Tarea breve a:
Extrae de los registros cada línea en la que aparezca la palabra "treble".

Bloque de texto:
-=-=-
El desastre de Torrejón: la ocultación, el silencio y la memoria del mayor accidente laboral de la historia de España
La memoria es un arma de doble filo. No tiene filtro para lo bueno ni para lo malo. Pero permite recordar momentos de la historia que no pueden permanecer aletargados. Es el caso de la rotura de la presa de Torrejón (Cáceres) en 1965. Un suceso silenciado por un régimen dictatorial, pero también por quienes vivieron una de las mayores tragedias de la segunda mitad del siglo XX en Extremadura.
El dolor les hizo olvidar, o al menos callar durante toda su vida, el accidente laboral más importante de la historia de España. Murieron más de un centenar de trabajadores, en su mayoría obreros sin cualificación, aunque las cifras del franquismo rebajaron a 54 el número de víctimas mortales. Un accidente que la justicia de la época decidió cerrar sin buscar culpables y sin una compensación, ni moral ni económica, para las viudas y los huérfanos.
Pero son los niños que vivieron y observaron cada día cómo avanzaba la construcción de la presa los que han logrado que el suceso no permanezca silenciado más tiempo y que cada año, a pesar del olvido institucional, se homenajee a los hombres que trabajaron en una obra de ingeniería puntera en la época, pero que se cobró cientos de vidas. No solo en el accidente del 22 de octubre de 1965, también a lo largo de la construcción del embalse.
-=-=-
Tarea breve b:
En el texto sobre la presa de Torrejón, ¿a cuántas víctimas mortales rebajaron las cifras del franquismo?
-=-=-
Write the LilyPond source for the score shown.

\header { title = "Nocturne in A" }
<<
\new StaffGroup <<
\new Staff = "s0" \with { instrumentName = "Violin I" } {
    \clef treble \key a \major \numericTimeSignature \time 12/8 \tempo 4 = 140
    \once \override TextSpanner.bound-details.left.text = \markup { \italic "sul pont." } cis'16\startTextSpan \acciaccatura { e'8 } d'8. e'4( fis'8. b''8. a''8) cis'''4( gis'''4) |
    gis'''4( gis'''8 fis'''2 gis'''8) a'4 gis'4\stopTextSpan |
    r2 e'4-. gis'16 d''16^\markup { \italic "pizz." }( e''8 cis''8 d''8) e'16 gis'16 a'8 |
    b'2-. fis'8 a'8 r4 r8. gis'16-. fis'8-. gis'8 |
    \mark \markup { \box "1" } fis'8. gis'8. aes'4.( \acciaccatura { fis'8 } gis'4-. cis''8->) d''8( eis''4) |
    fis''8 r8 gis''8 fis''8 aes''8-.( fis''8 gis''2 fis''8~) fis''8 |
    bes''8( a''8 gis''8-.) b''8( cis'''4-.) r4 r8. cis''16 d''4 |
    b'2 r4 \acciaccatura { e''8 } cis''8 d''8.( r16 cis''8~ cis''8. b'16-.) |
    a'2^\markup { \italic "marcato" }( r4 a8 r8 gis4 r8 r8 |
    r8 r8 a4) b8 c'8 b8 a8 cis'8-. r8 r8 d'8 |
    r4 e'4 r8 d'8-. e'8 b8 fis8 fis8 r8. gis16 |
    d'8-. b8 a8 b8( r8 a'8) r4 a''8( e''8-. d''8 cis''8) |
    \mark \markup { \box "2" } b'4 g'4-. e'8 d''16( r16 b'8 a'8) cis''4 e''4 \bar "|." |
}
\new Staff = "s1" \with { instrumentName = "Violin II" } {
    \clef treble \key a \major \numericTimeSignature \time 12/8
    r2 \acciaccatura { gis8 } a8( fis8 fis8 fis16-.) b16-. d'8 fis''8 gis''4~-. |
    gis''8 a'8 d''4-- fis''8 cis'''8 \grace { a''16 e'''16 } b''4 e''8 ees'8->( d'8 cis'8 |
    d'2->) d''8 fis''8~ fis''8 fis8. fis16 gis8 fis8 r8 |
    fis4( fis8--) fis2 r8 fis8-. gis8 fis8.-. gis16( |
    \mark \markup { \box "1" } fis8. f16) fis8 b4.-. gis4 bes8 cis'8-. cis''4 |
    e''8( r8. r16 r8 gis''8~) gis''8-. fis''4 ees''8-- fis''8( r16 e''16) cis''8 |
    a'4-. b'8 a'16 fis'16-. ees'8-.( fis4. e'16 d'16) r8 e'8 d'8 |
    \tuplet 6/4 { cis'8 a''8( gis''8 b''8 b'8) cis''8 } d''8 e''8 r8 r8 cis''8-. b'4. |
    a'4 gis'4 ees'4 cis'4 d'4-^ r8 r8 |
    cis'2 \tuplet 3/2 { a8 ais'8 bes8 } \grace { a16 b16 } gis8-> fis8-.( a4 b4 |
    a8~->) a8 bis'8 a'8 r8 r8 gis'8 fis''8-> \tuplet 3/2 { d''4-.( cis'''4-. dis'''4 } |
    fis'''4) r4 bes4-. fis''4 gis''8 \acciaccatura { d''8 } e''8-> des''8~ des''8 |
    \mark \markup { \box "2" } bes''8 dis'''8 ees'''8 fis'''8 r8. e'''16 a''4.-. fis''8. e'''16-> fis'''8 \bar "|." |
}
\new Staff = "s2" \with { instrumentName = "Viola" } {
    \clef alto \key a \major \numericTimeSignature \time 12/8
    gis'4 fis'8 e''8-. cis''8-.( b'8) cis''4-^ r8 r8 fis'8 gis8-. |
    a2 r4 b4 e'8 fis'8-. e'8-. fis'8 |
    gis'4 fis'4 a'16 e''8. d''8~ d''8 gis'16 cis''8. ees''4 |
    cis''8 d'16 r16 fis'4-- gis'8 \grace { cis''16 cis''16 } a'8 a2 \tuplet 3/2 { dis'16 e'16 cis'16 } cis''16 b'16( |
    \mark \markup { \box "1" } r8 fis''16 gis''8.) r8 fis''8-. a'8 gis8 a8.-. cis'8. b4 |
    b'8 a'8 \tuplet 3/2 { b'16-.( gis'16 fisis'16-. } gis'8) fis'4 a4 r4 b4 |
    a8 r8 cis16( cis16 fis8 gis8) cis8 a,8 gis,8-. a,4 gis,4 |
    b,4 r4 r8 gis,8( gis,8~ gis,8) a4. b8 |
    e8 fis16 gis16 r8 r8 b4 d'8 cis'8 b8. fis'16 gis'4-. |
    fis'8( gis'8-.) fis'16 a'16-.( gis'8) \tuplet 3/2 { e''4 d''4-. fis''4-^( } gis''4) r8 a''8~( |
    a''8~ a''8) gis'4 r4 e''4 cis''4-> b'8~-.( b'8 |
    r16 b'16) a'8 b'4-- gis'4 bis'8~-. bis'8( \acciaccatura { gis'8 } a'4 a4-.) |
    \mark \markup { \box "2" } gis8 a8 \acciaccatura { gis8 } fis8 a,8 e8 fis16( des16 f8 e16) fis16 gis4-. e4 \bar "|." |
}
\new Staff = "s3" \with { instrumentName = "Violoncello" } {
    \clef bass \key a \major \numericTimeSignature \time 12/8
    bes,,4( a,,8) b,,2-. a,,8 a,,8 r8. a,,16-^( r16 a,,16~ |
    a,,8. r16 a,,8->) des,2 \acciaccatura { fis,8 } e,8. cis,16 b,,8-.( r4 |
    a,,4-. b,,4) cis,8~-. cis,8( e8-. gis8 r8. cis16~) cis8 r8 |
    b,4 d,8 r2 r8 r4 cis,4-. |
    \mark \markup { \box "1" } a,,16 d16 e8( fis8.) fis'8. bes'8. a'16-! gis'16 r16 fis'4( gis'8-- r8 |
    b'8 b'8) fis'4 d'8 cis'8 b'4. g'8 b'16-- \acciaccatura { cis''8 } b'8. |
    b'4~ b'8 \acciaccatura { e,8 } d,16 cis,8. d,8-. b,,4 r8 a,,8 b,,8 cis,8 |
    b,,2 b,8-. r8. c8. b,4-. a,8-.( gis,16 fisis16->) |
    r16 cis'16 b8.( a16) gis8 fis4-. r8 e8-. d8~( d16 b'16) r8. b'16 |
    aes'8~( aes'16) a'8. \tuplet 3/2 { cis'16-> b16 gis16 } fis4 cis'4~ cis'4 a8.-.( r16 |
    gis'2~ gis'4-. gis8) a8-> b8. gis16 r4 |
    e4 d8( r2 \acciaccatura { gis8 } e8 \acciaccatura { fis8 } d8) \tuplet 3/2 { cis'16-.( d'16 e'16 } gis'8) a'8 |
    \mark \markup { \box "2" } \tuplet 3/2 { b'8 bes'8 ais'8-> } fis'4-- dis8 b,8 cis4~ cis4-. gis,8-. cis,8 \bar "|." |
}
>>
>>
-=-=-
Respuesta a:
    \clef treble \key a \major \numericTimeSignature \time 12/8 \tempo 4 = 140
    \clef treble \key a \major \numericTimeSignature \time 12/8

Respuesta b:
A 54.